This has always been an issue in the community.
For too long, a disproportionate number of gifted students have been white and wealthy; look in most schools, and the classrooms identified as gifted are generally filled with light-skinned children, even in schools that are majority minority.
New York City proposes to change this by heavily weighting a non-verbal test in their evaluation for gifted programs. The Naglieri NonVerbal Ability Test
"...relies on abstract spatial thinking and largely eliminates language, even from
the instructions, an approach that officials said better captures intelligence,
is more appropriate for the city's multilingual population and is less
vulnerable to test preparation."
I believe this is a solid step in the right direction, but all of this starts with teacher training. When I was teaching the gifted endorsement, 100% of teachers in my classes said that if they spent any time at all looking at gifted students, it was the equivalent of a couple hours, spread over their coursework. They were never told characteristics of gifted children, potential discipline issues when bored or myths of the gifted. There was no mention of twice-exceptional students, and no instruction regarding differentiation beyond mentioning briefly Bloom's Taxonomy.

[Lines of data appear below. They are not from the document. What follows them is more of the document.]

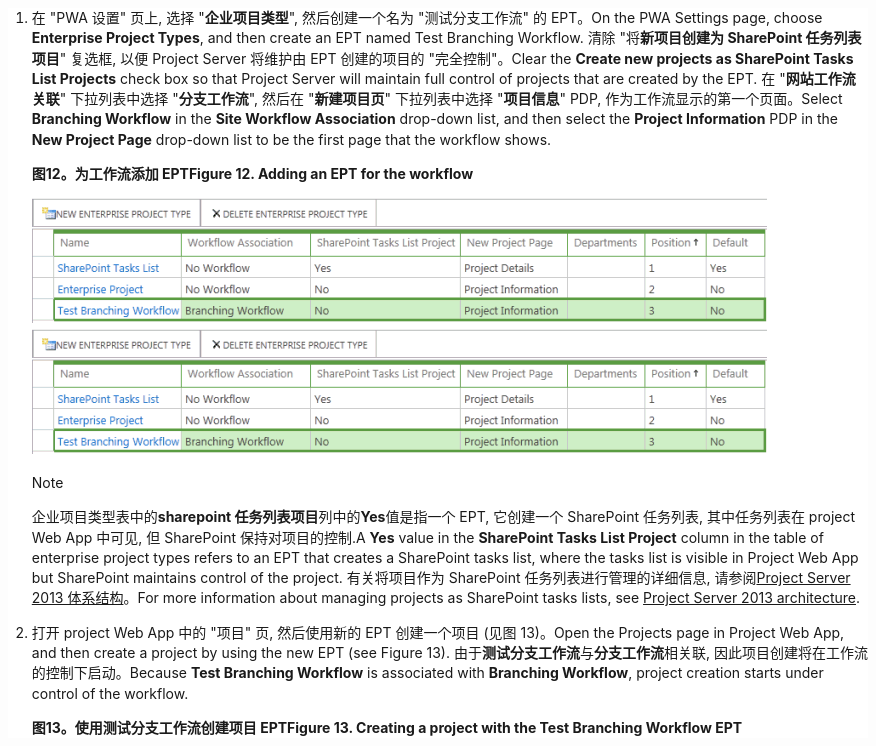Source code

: 1. <span data-ttu-id="cecab-285">在 "PWA 设置" 页上, 选择 "**企业项目类型**", 然后创建一个名为 "测试分支工作流" 的 EPT。</span><span class="sxs-lookup"><span data-stu-id="cecab-285">On the PWA Settings page, choose **Enterprise Project Types**, and then create an EPT named Test Branching Workflow.</span></span> <span data-ttu-id="cecab-286">清除 "将**新项目创建为 SharePoint 任务列表项目**" 复选框, 以便 Project Server 将维护由 EPT 创建的项目的 "完全控制"。</span><span class="sxs-lookup"><span data-stu-id="cecab-286">Clear the **Create new projects as SharePoint Tasks List Projects** check box so that Project Server will maintain full control of projects that are created by the EPT.</span></span> <span data-ttu-id="cecab-287">在 "**网站工作流关联**" 下拉列表中选择 "**分支工作流**", 然后在 "**新建项目页**" 下拉列表中选择 "**项目信息**" PDP, 作为工作流显示的第一个页面。</span><span class="sxs-lookup"><span data-stu-id="cecab-287">Select **Branching Workflow** in the **Site Workflow Association** drop-down list, and then select the **Project Information** PDP in the **New Project Page** drop-down list to be the first page that the workflow shows.</span></span> 
    
    <span data-ttu-id="cecab-288">**图12。为工作流添加 EPT**</span><span class="sxs-lookup"><span data-stu-id="cecab-288">**Figure 12. Adding an EPT for the workflow**</span></span>

    <span data-ttu-id="cecab-289">![为工作流添加 EPT](media/pj15_CreateWorkflowSPD_EPTs.gif "为工作流添加 EPT")</span><span class="sxs-lookup"><span data-stu-id="cecab-289">![Adding an EPT for the workflow](media/pj15_CreateWorkflowSPD_EPTs.gif "Adding an EPT for the workflow")</span></span>
  
    > [!NOTE]
    > <span data-ttu-id="cecab-290">企业项目类型表中的**sharepoint 任务列表项目**列中的**Yes**值是指一个 EPT, 它创建一个 SharePoint 任务列表, 其中任务列表在 project Web App 中可见, 但 SharePoint 保持对项目的控制.</span><span class="sxs-lookup"><span data-stu-id="cecab-290">A **Yes** value in the **SharePoint Tasks List Project** column in the table of enterprise project types refers to an EPT that creates a SharePoint tasks list, where the tasks list is visible in Project Web App but SharePoint maintains control of the project.</span></span> <span data-ttu-id="cecab-291">有关将项目作为 SharePoint 任务列表进行管理的详细信息, 请参阅[Project Server 2013 体系结构](project-server-2013-architecture.md)。</span><span class="sxs-lookup"><span data-stu-id="cecab-291">For more information about managing projects as SharePoint tasks lists, see [Project Server 2013 architecture](project-server-2013-architecture.md).</span></span> 
  
2. <span data-ttu-id="cecab-292">打开 project Web App 中的 "项目" 页, 然后使用新的 EPT 创建一个项目 (见图 13)。</span><span class="sxs-lookup"><span data-stu-id="cecab-292">Open the Projects page in Project Web App, and then create a project by using the new EPT (see Figure 13).</span></span> <span data-ttu-id="cecab-293">由于**测试分支工作流**与**分支工作流**相关联, 因此项目创建将在工作流的控制下启动。</span><span class="sxs-lookup"><span data-stu-id="cecab-293">Because **Test Branching Workflow** is associated with **Branching Workflow**, project creation starts under control of the workflow.</span></span>
    
    <span data-ttu-id="cecab-294">**图13。使用测试分支工作流创建项目 EPT**</span><span class="sxs-lookup"><span data-stu-id="cecab-294">**Figure 13. Creating a project with the Test Branching Workflow EPT**</span></span>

Many times the identification process starts with teachers recommending students; how many teachers would recognize gifted potential in a student who is failing their class or is disruptive? How many teachers would see that low-SES student in tutoring afterschool and think to have them evaluated? Or the student who is brilliant in the art room?
The focus on non-verbal ID is great, but we need more education for our teachers on how to spot kids who show signs of giftedness (not just hard work; highly motivated does not mean gifted!!), and we need to encourage parents to speak up for their children.
Beyond that, we need to incorporate gifted teaching techniques into regular classrooms. Baby steps, though.